● **WORK REQUEST**
Switch every "MVC 5" to "MVC 6" in these lines, and reproduce them with nothing else altered. Omit the pictures from your answer.

(Stored data)
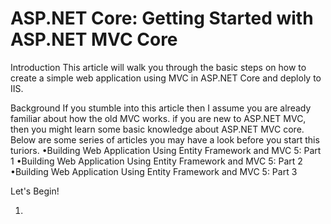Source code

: ASP.NET Core: Getting Started with ASP.NET MVC Core
===

Introduction
This article will walk you through the basic steps on how to create a simple web application using MVC in ASP.NET Core and deploly to IIS.

Background
If you stumble into this article then I assume you are already familiar about how the old MVC works. if you are new to ASP.NET MVC, then you might learn some basic knowledge about ASP.NET MVC core. Below are some series of articles you may have a look before you start this turiors.
•Building Web Application Using Entity Framework and MVC 5: Part 1
•Building Web Application Using Entity Framework and MVC 5: Part 2
•Building Web Application Using Entity Framework and MVC 5: Part 3

Let's Begin!

1. 
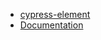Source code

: - [cypress-element](/ "cypress-element - Composition api for cypress")
- [Documentation](docs.md "cypress-element: Documentation")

● **EXPECTED OUTPUT**
Source code

: ASP.NET Core: Getting Started with ASP.NET MVC Core
===

Introduction
This article will walk you through the basic steps on how to create a simple web application using MVC in ASP.NET Core and deploly to IIS.

Background
If you stumble into this article then I assume you are already familiar about how the old MVC works. if you are new to ASP.NET MVC, then you might learn some basic knowledge about ASP.NET MVC core. Below are some series of articles you may have a look before you start this turiors.
•Building Web Application Using Entity Framework and MVC 6: Part 1
•Building Web Application Using Entity Framework and MVC 6: Part 2
•Building Web Application Using Entity Framework and MVC 6: Part 3

Let's Begin!

1. 
Source code

: - [cypress-element](/ "cypress-element - Composition api for cypress")
- [Documentation](docs.md "cypress-element: Documentation")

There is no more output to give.